=== Begin Enclosure ===
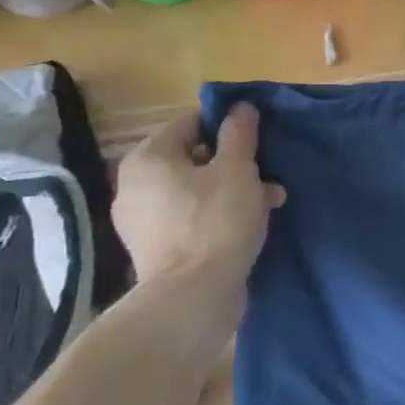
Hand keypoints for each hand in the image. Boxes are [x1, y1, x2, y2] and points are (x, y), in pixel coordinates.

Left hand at [113, 106, 286, 286]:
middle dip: (235, 164)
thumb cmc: (216, 222)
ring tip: (270, 203)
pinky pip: (190, 218)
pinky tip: (248, 226)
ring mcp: (141, 220)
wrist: (193, 297)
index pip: (190, 123)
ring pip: (195, 190)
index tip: (257, 140)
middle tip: (268, 177)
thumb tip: (240, 107)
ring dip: (232, 191)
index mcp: (148, 158)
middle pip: (193, 158)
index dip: (227, 126)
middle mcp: (134, 185)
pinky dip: (217, 215)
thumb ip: (239, 134)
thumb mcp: (237, 170)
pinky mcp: (154, 249)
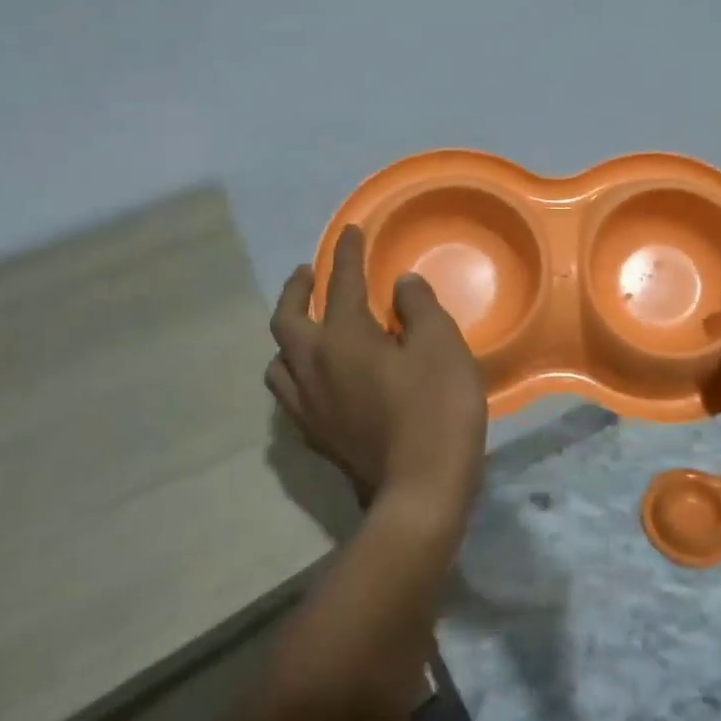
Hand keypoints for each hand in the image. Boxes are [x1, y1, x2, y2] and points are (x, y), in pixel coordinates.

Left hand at [267, 226, 487, 519]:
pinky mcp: (316, 436)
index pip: (342, 283)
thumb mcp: (441, 345)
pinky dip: (295, 373)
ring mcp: (309, 405)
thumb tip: (401, 285)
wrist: (420, 488)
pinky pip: (289, 395)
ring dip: (288, 334)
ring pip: (279, 361)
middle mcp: (313, 365)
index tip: (350, 231)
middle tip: (307, 274)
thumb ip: (419, 307)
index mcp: (343, 337)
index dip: (347, 254)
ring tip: (304, 327)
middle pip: (288, 319)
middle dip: (297, 289)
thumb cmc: (436, 407)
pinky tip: (313, 379)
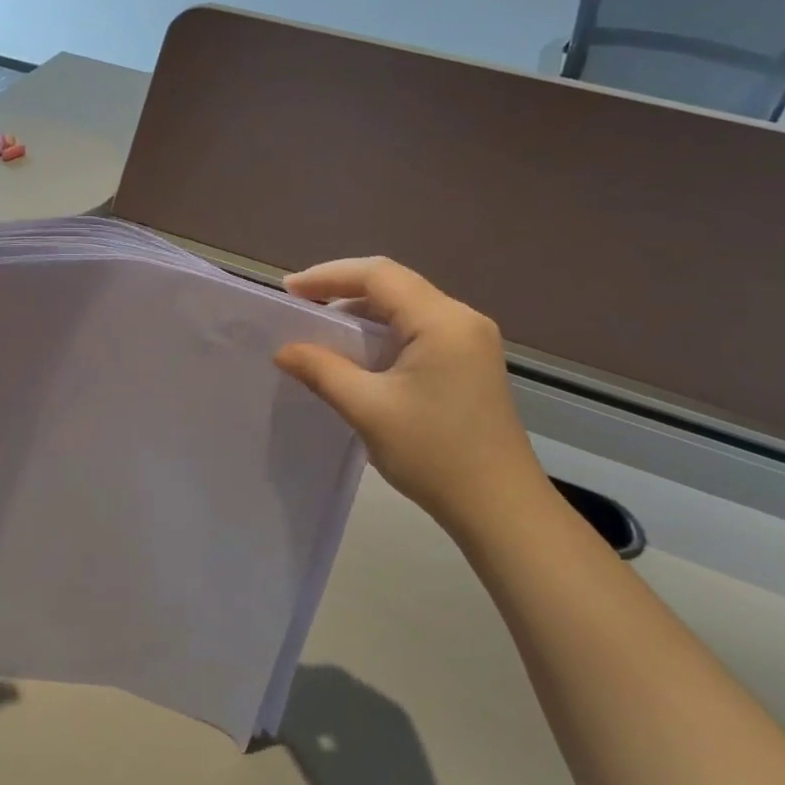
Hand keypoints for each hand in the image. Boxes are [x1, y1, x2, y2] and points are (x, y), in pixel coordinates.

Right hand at [273, 257, 551, 531]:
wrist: (500, 509)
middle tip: (299, 305)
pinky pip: (418, 330)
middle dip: (342, 290)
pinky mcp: (469, 362)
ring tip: (319, 329)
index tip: (288, 290)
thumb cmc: (434, 454)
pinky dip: (382, 333)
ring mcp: (470, 341)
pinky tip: (357, 354)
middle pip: (394, 285)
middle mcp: (461, 319)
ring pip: (406, 307)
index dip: (329, 275)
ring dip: (362, 313)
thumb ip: (322, 370)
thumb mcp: (368, 409)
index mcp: (442, 321)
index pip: (378, 275)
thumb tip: (284, 350)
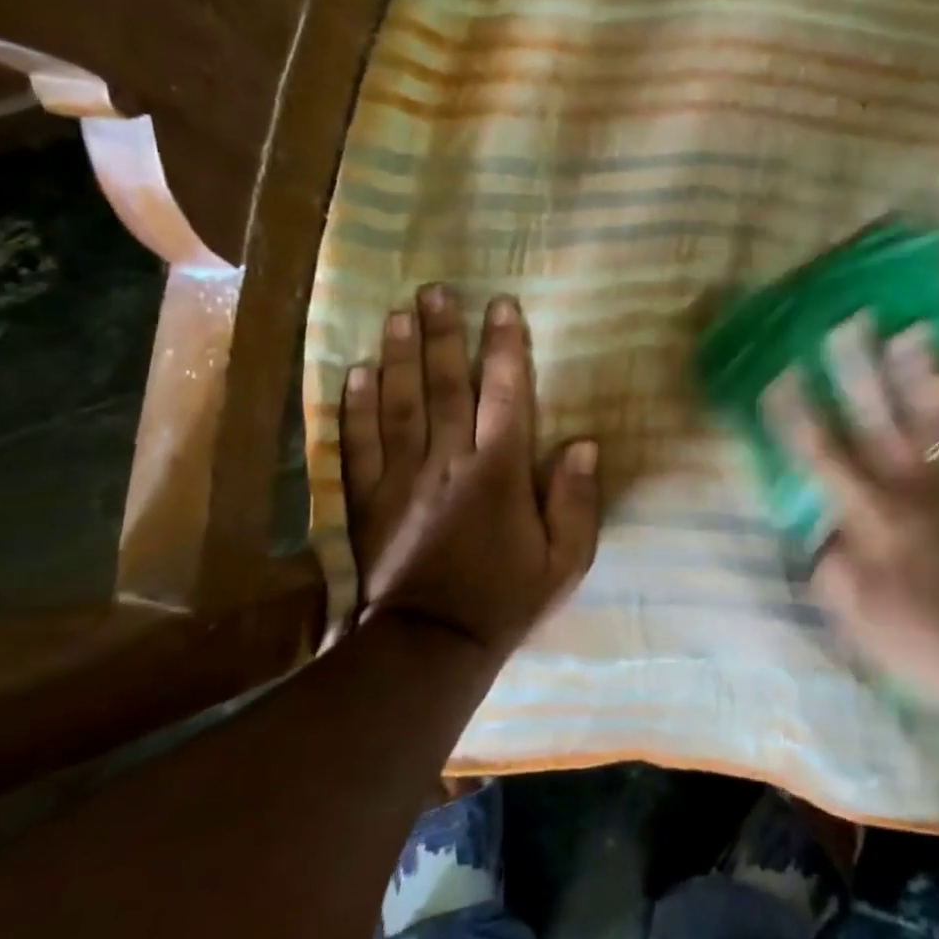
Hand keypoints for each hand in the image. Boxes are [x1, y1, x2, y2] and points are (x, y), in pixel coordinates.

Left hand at [340, 285, 599, 656]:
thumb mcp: (564, 561)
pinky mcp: (368, 499)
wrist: (430, 647)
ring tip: (396, 314)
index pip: (504, 394)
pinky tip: (355, 372)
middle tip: (435, 291)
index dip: (505, 347)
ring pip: (400, 404)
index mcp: (499, 472)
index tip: (501, 306)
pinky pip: (359, 443)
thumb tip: (583, 443)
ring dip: (399, 356)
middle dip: (443, 334)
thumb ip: (576, 501)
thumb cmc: (505, 599)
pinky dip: (356, 406)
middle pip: (446, 385)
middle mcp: (449, 461)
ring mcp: (403, 478)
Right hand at [765, 319, 938, 724]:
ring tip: (908, 329)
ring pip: (933, 413)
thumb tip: (822, 535)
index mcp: (871, 515)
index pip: (823, 454)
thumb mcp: (860, 622)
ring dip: (918, 370)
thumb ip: (831, 571)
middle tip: (844, 325)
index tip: (780, 378)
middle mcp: (910, 484)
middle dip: (855, 369)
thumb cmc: (931, 643)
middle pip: (875, 417)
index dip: (797, 414)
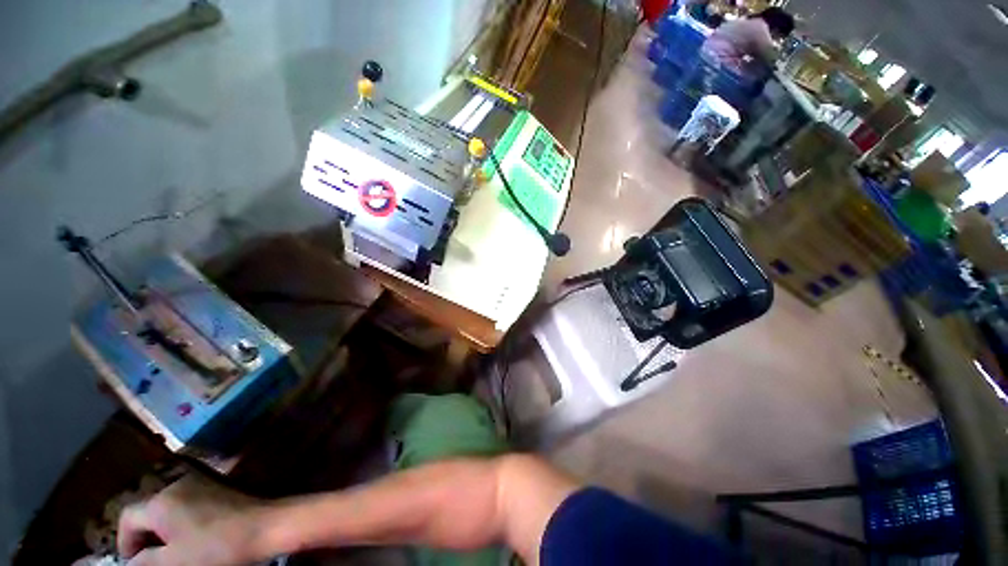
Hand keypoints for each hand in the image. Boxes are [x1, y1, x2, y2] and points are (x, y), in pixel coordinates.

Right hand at [118, 474, 268, 565]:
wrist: (266, 526)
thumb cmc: (216, 547)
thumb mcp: (173, 562)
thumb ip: (145, 562)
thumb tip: (132, 562)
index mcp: (161, 501)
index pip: (127, 518)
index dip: (125, 543)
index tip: (133, 564)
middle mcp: (178, 485)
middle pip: (148, 511)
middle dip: (145, 537)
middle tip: (154, 561)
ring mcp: (201, 483)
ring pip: (169, 508)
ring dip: (164, 531)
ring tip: (174, 552)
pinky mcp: (219, 488)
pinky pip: (189, 505)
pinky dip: (183, 522)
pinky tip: (194, 538)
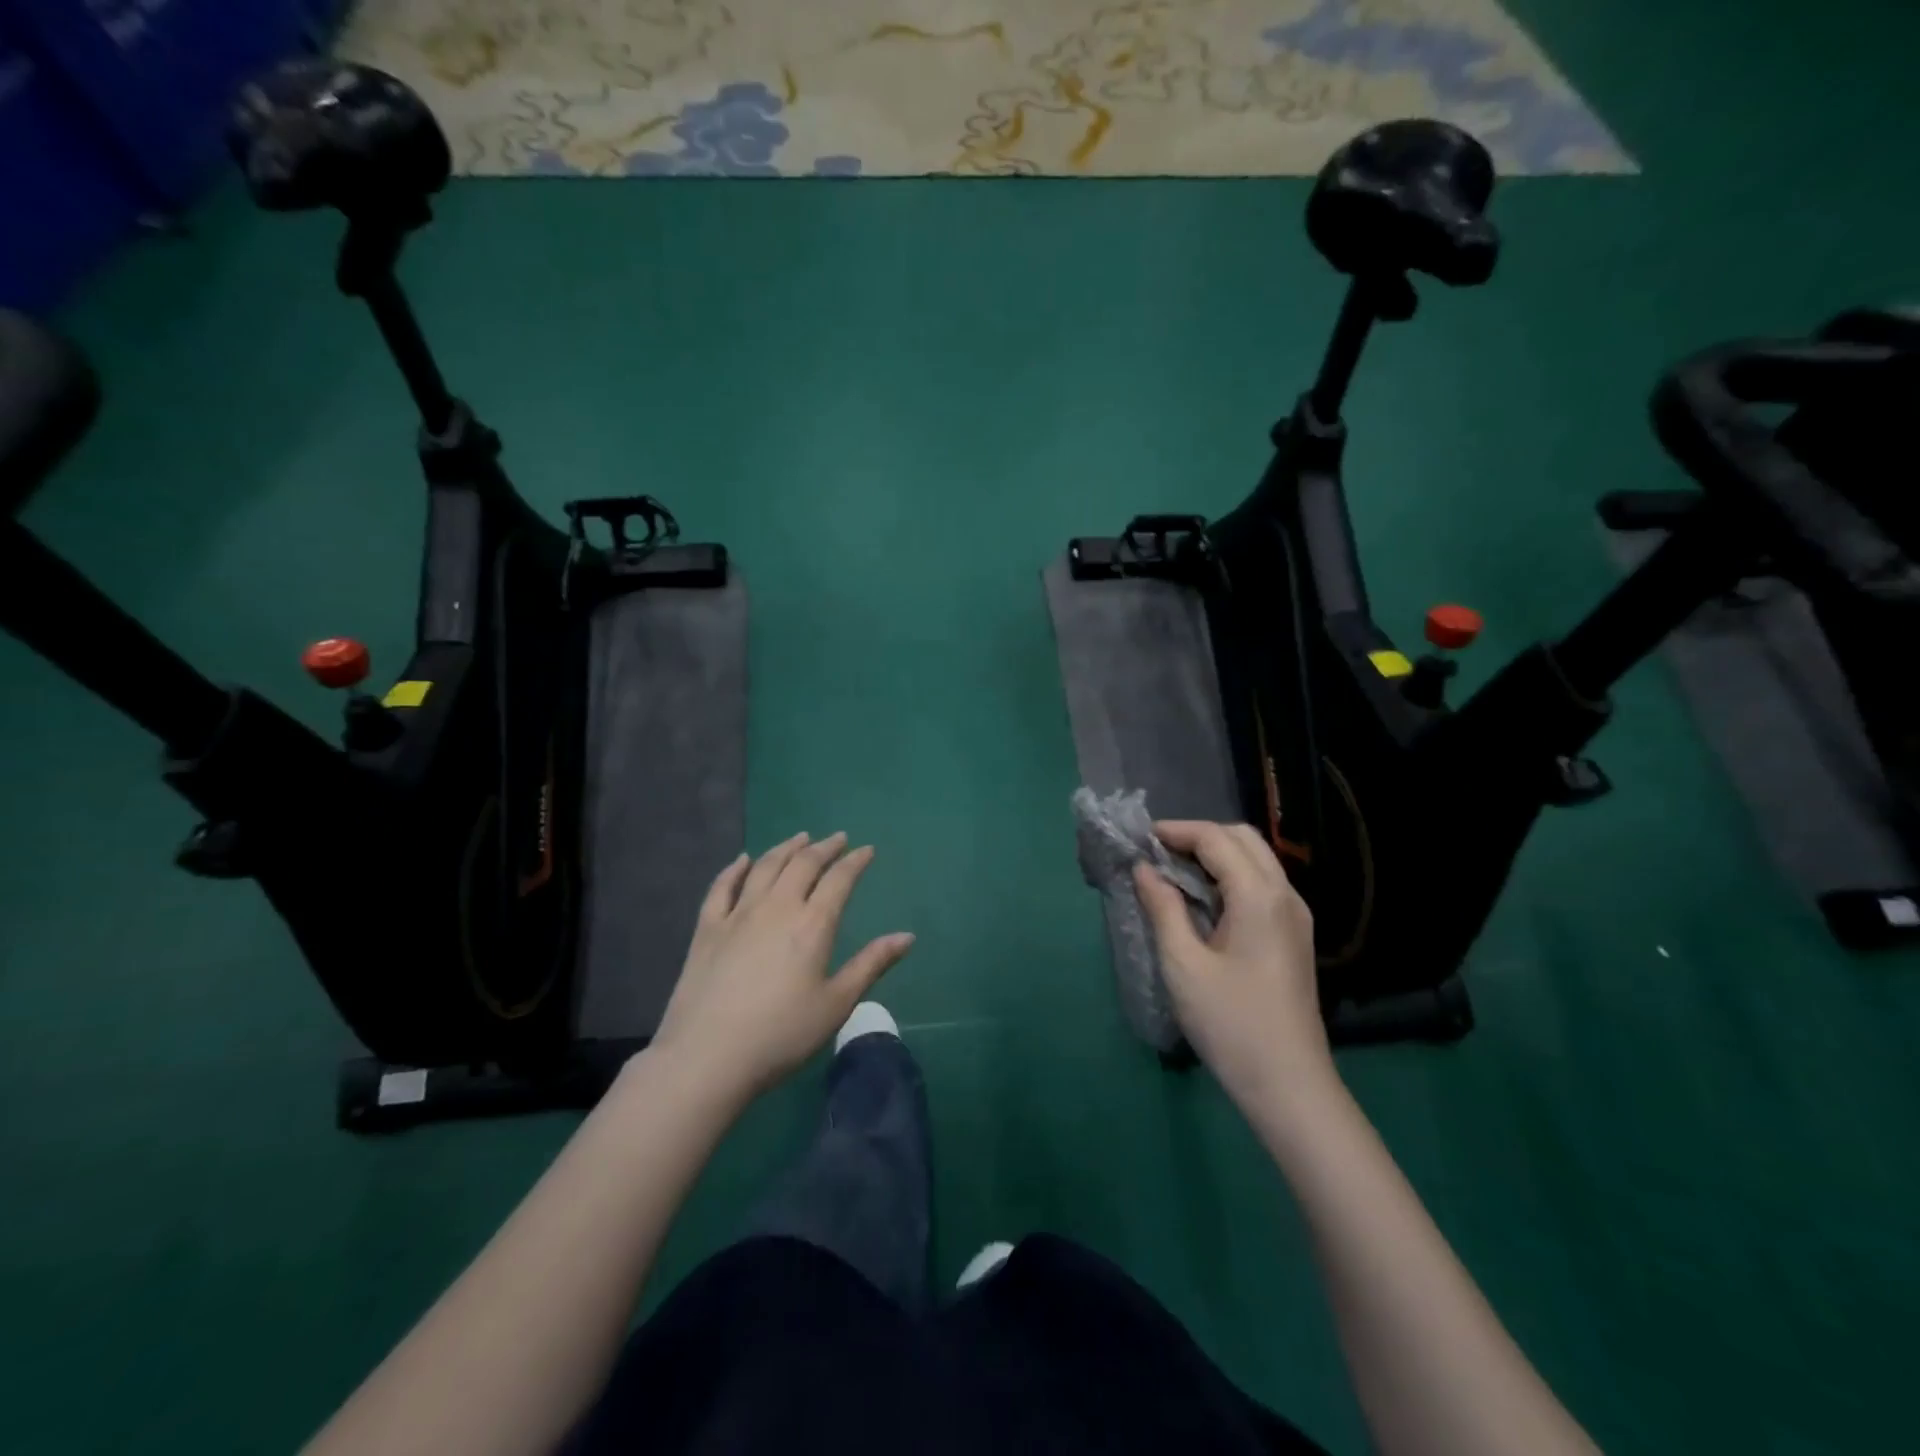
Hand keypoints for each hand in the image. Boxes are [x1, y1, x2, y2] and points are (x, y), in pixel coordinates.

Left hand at [652, 832, 914, 1100]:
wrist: (707, 1057)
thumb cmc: (781, 1035)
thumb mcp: (836, 1004)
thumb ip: (872, 964)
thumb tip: (907, 936)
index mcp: (813, 924)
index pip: (839, 879)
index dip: (855, 861)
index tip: (866, 850)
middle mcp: (777, 907)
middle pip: (803, 864)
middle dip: (824, 848)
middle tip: (837, 839)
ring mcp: (738, 914)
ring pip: (765, 867)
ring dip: (786, 848)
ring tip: (800, 838)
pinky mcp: (707, 928)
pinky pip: (722, 887)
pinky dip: (735, 868)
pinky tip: (743, 860)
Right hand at [1133, 821, 1333, 1104]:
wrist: (1289, 1084)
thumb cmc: (1230, 1022)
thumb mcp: (1183, 964)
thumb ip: (1163, 908)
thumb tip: (1145, 869)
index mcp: (1259, 896)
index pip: (1216, 838)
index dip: (1176, 831)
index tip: (1140, 840)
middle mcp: (1285, 894)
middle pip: (1242, 838)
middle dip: (1198, 836)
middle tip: (1158, 855)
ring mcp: (1295, 915)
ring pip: (1256, 859)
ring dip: (1215, 854)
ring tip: (1174, 874)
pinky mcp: (1295, 935)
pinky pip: (1262, 884)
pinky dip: (1230, 876)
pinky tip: (1204, 900)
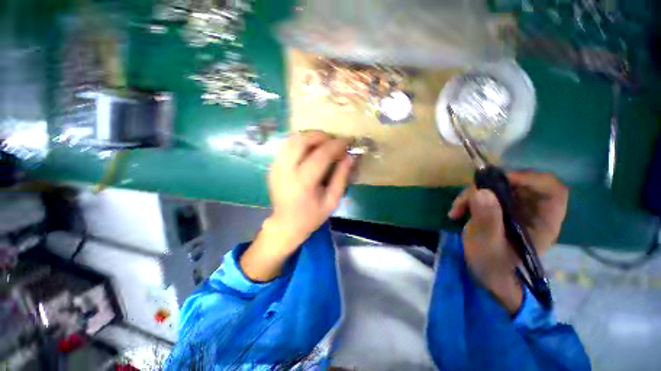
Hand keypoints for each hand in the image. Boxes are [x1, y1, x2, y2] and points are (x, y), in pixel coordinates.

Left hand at [240, 131, 353, 280]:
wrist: (286, 224)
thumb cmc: (312, 216)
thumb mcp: (332, 201)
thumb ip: (341, 177)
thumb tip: (350, 156)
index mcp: (303, 182)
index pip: (321, 154)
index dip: (337, 145)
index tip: (348, 141)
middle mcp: (286, 170)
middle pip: (302, 140)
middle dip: (321, 135)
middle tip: (334, 141)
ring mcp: (276, 166)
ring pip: (292, 139)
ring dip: (310, 136)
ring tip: (323, 143)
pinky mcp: (273, 166)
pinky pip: (287, 146)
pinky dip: (300, 142)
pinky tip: (310, 149)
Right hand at [448, 171, 568, 312]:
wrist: (483, 272)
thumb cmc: (492, 264)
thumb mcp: (488, 245)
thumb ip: (487, 220)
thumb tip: (481, 191)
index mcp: (543, 222)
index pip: (552, 190)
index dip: (532, 179)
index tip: (503, 180)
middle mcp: (532, 210)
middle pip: (520, 183)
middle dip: (492, 185)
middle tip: (470, 195)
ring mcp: (513, 207)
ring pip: (497, 186)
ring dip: (473, 193)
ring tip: (457, 208)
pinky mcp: (497, 207)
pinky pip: (483, 193)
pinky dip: (467, 199)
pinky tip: (456, 212)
=== End Enclosure ===
→ **What to do**: Output should match, line for line, the stretch of the material above from the line holding "ring dip: (310, 136)" through the line holding "middle mcp: (532, 210)".

→ **Solution to this exercise**:
ring dip: (310, 136)
ring tip: (323, 143)
pinky mcp: (273, 166)
pinky pip: (287, 146)
pinky dip: (300, 142)
pinky tip: (310, 149)
Right hand at [448, 171, 568, 312]:
wrist: (483, 272)
thumb cmc: (492, 264)
thumb mcp: (488, 245)
thumb ip: (487, 220)
thumb tip: (481, 191)
index mcp: (543, 222)
index pip: (552, 190)
index dip: (532, 179)
index tip: (503, 180)
middle mcp: (532, 210)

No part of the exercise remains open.